3 dni jestes w stanie pojechać  na browarach i grillu.Jak dojdzie flaszeczka to do tego zagrycha.Na 4 dzień ,nie możesz patrzyć na nic i zgaga Cie męczy .5 dzień jesz wszystko i wszystkich ,6 dzień browar ,bez grilla ,za to może być flaszka.
to jak bys jechał z kolegami na wypad.
z kobitka i dzieciakami ,lub z sama kobitka i grzecznymi znajomymi mto:
Konsrerwy ,słoiczki ,chlebek ,dużo picia --wody ..i co jakis czas wizyta w sklepie ..
[2012-02-20 21:36]

JKarp

Problem w tym ze najprawdopodobniej będę sam nad wodą a sprzetu nie zostawie bez opieki. Zadałem takie pytanie na forum właśnie dlatego. Na jedną nocke doskonale wiem co ze sobą zabrać do picia i do jedzenia. Pieczywo też nie jest problemem bo może być tostowy badź razowy który spokojnie bedzie świeży jak rozpakuje po 5 dniach. Piwo ciepłe też nie bedzie bo woda w kwietniu nie jest jeszcze gorąca i spokojnie można wrzucić piwa do siatki i do wody. Pomijam już fakt że czasem w kwietniu jeszcze pada śnieg i też nie jest w nocy najcieplej tak wiec w nocy mam lodówkę wszedzie a za dnia wystarczy zacienione miejsce na ziemi która po zimie nie jest jeszcze nagrzana. Pytam wiec jeszcze raz na jakie niespodzianki moge trafić po np 3 dniach?

CześćMożesz trafić na przeraźliwe zimno :-0Piecyka gazowy do podgrzania się w namiocie. Dobre ubrania termo, kurtki, polary, buty, łóżko, śpiwór, czapka polarowa na noc.Jedzenie przetrzymać to pikuś w porównaniu do tego żeby nie zmarznąć.Białe kiełbaski i barszcz biały z jajeczkiem :-)JK [2012-02-20 21:36]

zbynio5o

Pytasz jakie niespodzianki po trzech dniach ?  Coś zacznie nieprzyjemnie śmierdzieć :)
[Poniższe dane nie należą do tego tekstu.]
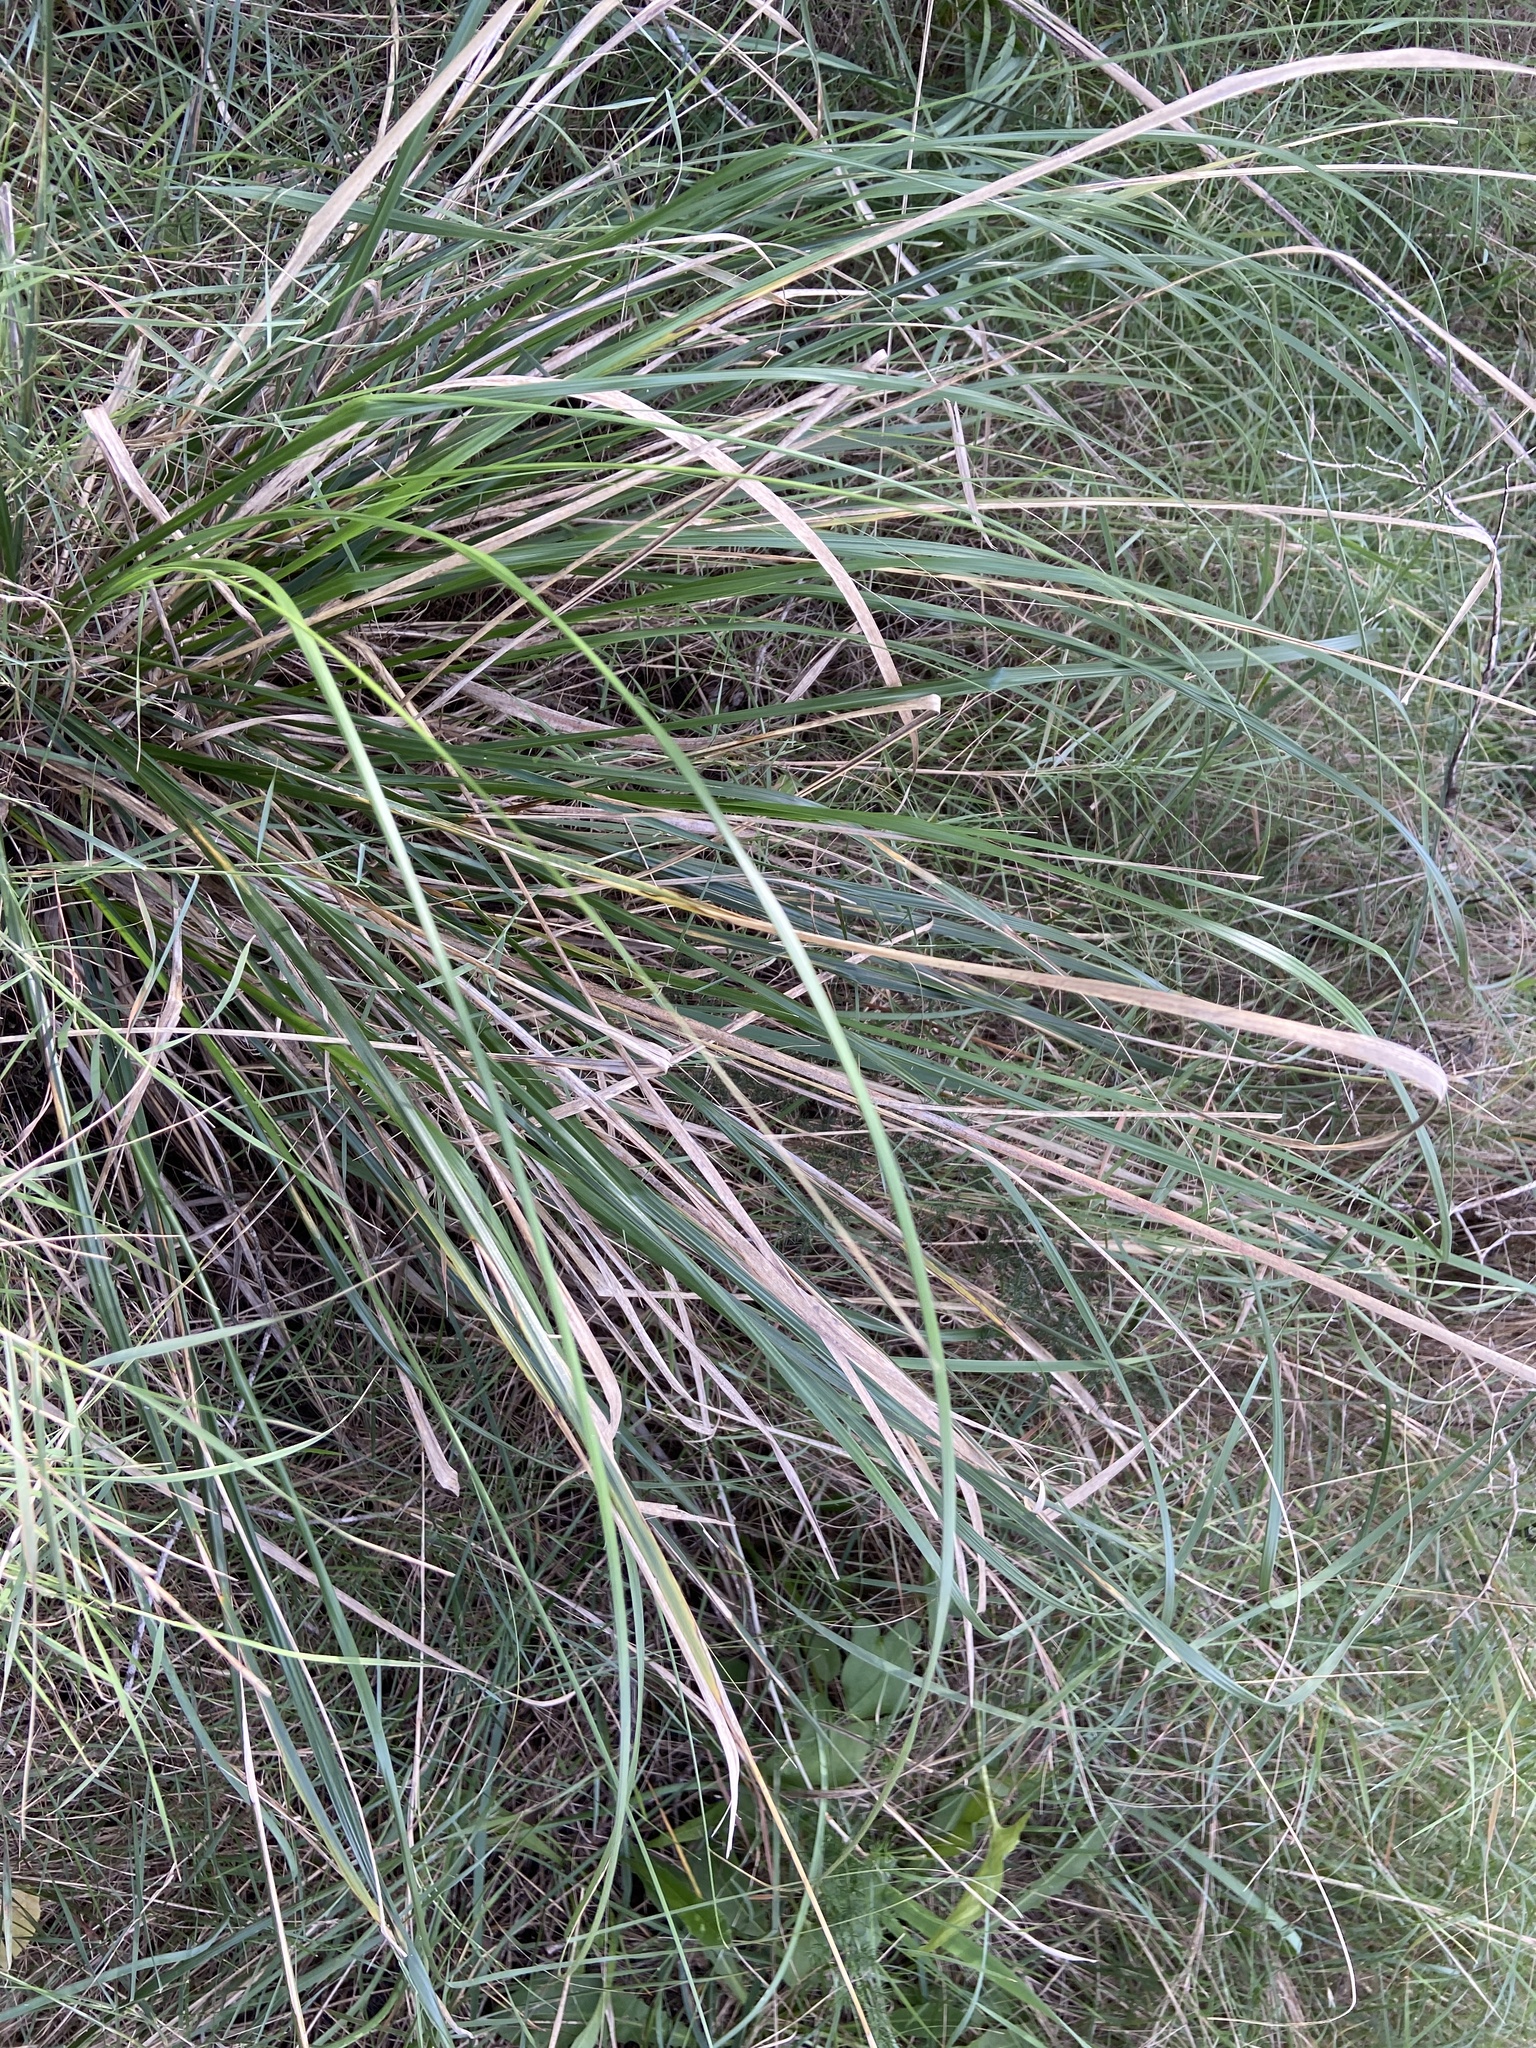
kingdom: Plantae
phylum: Tracheophyta
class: Liliopsida
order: Poales
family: Poaceae
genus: Ampelodesmos
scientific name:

Prawdopodobnie wcześniej złowiona ryba. Proponuje słoiki i od razu do octu. Przynajmniej nie będziesz sie nudził. Robinson sobie poradził tyle lat, Ty też przeżyjesz te 6 dni.:))

[2012-02-20 23:05]

szczepcio

Proponuję na tak długą wyprawę produkty które mają długi termin przydatności do spożycia i to w wyższych temp >30st.Więc ja zabrałbym dużo wody pitnej w baniaczkach 5l i mineralnej też,zrobiłbym domowy smalczyk z cebulką i kiełbaską,zabrałbym jajka,kiełbaskę na grilla ale zużyć jak najwcześniej,no i olej do smażenia pewnie jakaś rybka się trafi.Z warzywek pomidorki i ogóreczki,jakieś serki topione i jakieś zupki w proszku do gotowania.Alkohol też proponuję zabrać bo jak się trochę strujesz to ze 2 dni jadł nie będziesz.
Życzę miłej wyprawy.
[2012-02-21 00:27]

Siemasy,
 Nie bierz konserw ani innych takich wynalazkow bo dostaniesz rozstroju zoladka. niech kobieta w domu zawekuje ci sosy itp. i wez makaron. gotuj sobie makaron lub ryz i odgrzewaj sosy. przeszedlem juz  przez okres konserw i sosow kupnych = masaakra.
[2012-02-22 09:07]

myszy. zamykaj szczelnie jedzenie.
[2012-02-22 09:08]

Daniec

Witaj

6 dni w kwietniu nie stanowi problemu zaopatrzeniowego. Możesz wziąć prawie wszystko - oczywiści zgodnie z rozsądkiem.

Nawet wędliny, byle suche wędzone, albo zalane smalcem i zawekowane - idealny jest boczek wędzony - nawet latem się nie psuje. Wędlin nie kupuj w biedronkach i innych lidlach tylko w dobrych sklepach gdzie mają dobre produkty.

Ponadto jajka dobrze się przechowują - jeśli wcześniej nie trzymałeś ich w lodówce.

Makarony, kasze, ryż, płatki, musli itp.

Mleko pasteryzowane w kartonach wytrzymuje na wet 2 tyg. - oczywiście w cieniu nawet latem (dłużej nie siedziałem nad wodą).

Woda w bańkach  - policz ile przeciętnie pijesz, ale weź też pod uwagę inne napoje:)

Butelka mocnego alkoholu - nie żartuję - idealny na ew. niestrawności. Jak tylko poczujesz, delikatne mdłości, albo inne objawy - walnij setę i powinno być ok. Oczywiście nie namawiam do totalnej dezynfekcji, ale sposób sprawdzony i skuteczny.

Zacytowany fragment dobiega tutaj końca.